To reduce the kinds of preventable deaths we reviewed in Phoenix, community-based services should be reaching out to families and caregivers in crisis and educating them on signs of depression and severe distress. Children who are in distress and feel unsupported in their homes and community should also be targeted.
The disproportionate number of electrocution deaths found by this child deaths review is shameful. These deaths are all due to illegal electrical connections in informal communities where basic services such as electricity are not a priority, unaffordable, or where there is resistance to paying for services. It is critical that local authorities take heed of the dire consequences of such illegal connections as these deaths of young children should not have happened. Communities should also be made aware of the fatal consequences of illegal connections by alerting them of the unfortunate deaths of innocent children, and their role in stopping this practice.

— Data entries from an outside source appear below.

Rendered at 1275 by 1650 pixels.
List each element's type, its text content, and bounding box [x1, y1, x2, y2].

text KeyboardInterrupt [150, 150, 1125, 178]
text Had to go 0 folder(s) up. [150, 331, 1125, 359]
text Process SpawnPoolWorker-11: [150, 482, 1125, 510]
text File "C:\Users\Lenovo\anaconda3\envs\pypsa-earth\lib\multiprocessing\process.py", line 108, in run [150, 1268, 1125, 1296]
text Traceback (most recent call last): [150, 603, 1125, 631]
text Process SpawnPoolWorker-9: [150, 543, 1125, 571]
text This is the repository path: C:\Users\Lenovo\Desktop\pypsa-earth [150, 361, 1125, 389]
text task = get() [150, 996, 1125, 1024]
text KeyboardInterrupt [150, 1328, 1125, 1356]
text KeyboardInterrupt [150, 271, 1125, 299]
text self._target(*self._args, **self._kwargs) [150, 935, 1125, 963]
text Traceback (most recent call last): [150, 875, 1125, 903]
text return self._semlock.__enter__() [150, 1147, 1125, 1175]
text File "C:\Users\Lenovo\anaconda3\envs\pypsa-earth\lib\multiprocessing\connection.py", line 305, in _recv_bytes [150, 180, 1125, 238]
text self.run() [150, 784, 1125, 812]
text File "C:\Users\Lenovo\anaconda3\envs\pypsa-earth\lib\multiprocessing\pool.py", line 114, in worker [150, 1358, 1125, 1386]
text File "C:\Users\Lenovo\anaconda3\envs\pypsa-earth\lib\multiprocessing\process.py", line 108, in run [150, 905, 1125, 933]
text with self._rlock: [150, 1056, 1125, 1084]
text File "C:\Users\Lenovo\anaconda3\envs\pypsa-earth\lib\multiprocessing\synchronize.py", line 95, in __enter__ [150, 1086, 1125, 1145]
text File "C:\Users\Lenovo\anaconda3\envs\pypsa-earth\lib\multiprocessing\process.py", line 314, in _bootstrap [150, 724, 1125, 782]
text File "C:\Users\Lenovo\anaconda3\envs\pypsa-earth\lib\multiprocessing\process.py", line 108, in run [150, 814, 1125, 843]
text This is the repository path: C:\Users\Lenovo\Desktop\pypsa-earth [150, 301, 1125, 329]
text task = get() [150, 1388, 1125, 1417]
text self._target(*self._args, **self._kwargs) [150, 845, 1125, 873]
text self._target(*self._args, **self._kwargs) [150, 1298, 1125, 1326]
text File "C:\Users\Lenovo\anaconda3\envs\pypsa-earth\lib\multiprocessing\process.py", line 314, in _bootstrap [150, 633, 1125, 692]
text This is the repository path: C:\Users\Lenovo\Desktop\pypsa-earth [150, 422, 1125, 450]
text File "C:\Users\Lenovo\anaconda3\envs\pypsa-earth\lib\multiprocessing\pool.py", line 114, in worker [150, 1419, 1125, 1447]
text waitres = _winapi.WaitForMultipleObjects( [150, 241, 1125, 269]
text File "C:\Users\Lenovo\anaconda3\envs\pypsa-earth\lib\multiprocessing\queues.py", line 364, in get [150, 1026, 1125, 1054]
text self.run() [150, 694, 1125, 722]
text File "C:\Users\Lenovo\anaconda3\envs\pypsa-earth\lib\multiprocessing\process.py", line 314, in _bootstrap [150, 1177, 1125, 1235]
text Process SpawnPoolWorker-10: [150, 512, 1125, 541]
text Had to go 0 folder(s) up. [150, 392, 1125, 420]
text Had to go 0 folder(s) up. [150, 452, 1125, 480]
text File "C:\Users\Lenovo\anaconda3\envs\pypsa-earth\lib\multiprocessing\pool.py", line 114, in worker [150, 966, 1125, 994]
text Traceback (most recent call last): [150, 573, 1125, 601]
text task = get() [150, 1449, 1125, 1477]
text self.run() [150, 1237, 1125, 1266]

The theme for Child Protection Week 2015 is “working together to protect children”. This research has alerted the child protection community of the need to work harder and more consistently towards the prevention of child deaths and violence against children. However child protection is everyone’s business – and therefore it is important for government and communities to join forces to make communities safer spaces for all children to prevent such unnecessary deaths”.
Shanaaz Mathews is the director of the Children’s Institute, UCT, and Joan van Niekerk is a child rights consultant and president of the International Society for the Prevention of Child Abuse and Neglect.